Refining the adriamycin-induced focal segmental glomerulosclerosis mouse model to improve reproducibility and animal welfare.

Abstract

Background: Reliable animal models are crucial to drug development for focal segmental glomerulosclerosis (FSGS), a rare kidney disease. Variability in success rates in literature and significant ethical concerns with animal welfare necessitate further optimization of adriamycin (ADR)-induced FSGS model developed on BALB/c mice.

Methods: High-performance liquid chromatography (HPLC) was used to assess ADR stability in water and upon light exposure. To identify the optimal ADR level, single intravenous ADR injections with dosing levels from 10 to 17 mg/kg body weight were administered to BALB/c mice to induce FSGS-like pathology. Body weight and proteinuria of FSGS mice were monitored and analyzed for FSGS model-associated morbidity. Animals were euthanized for hematological and kidney histological assessments 8 weeks post induction. To identify the suitable experiment time frame of the ADR-induced FSGS mouse model, a longitudinal study was performed, with an 11-week continuous monitoring of the symptoms.
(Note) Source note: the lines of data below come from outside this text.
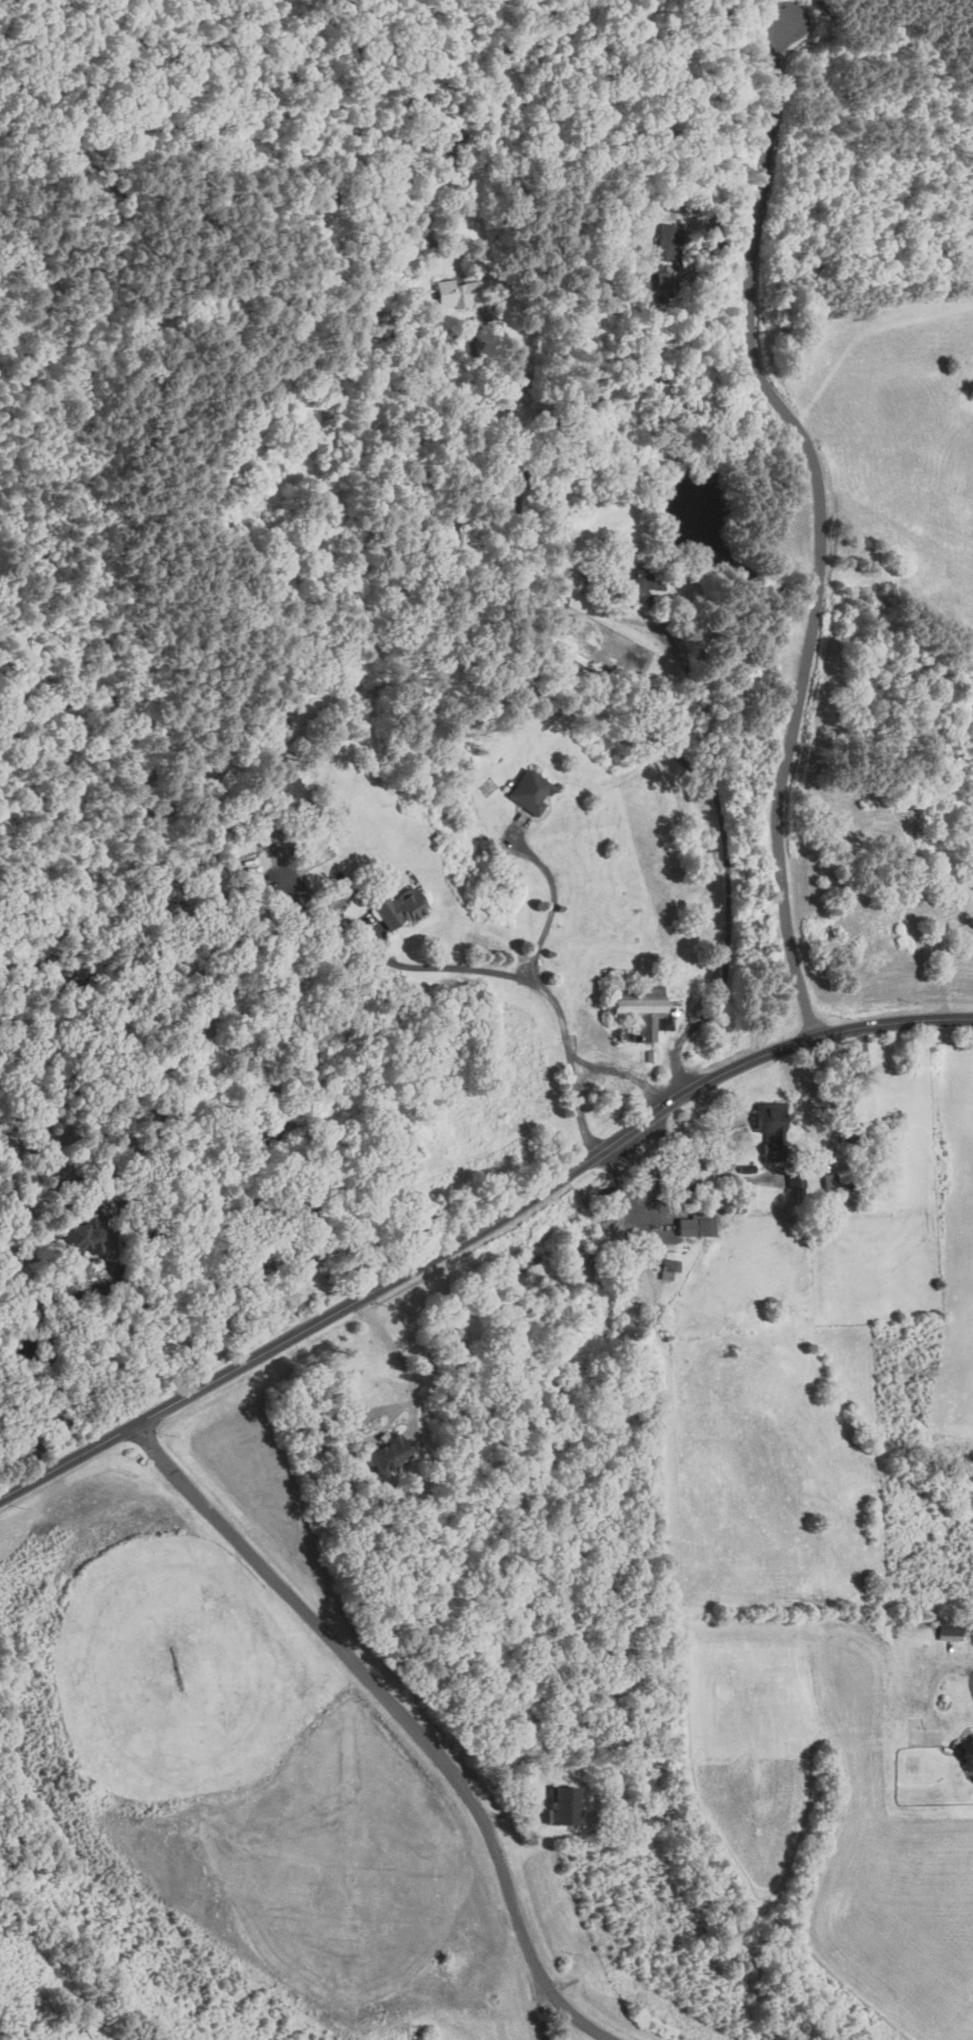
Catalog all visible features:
building: (663, 243)
building: (454, 293)
road: (822, 529)
building: (642, 589)
road: (580, 667)
building: (525, 792)
building: (395, 908)
road: (444, 968)
road: (546, 992)
building: (638, 1010)
road: (620, 1074)
building: (763, 1121)
road: (707, 1165)
building: (693, 1225)
road: (477, 1228)
building: (76, 1236)
building: (666, 1268)
road: (131, 1320)
road: (199, 1327)
road: (406, 1406)
building: (382, 1453)
road: (72, 1484)
road: (106, 1484)
parking lot: (106, 1490)
building: (946, 1631)
road: (971, 1684)
road: (406, 1715)
building: (964, 1751)
building: (559, 1805)
road: (538, 1996)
Results: ADR was found to be unstable in aqueous media and light sensitive. A dosing level of 10.5 mg/kg of ADR was optimal for consistent FSGS mouse model induction on BALB/c strain, characterized by minimal mortality and sustained FSGS-like symptoms. Findings from the longitudinal study suggest that 6 weeks post ADR induction may represent the peak of FSGS pathology severity in this mouse model. This time frame may be used for FSGS drug development projects.

Conclusion: Based on the outcome from this study, we identified the optimal ADR dosing level and model testing duration. A standard operating procedure (SOP) for the ADR-induced FSGS mouse model was established to facilitate FSGS basic research and drug development.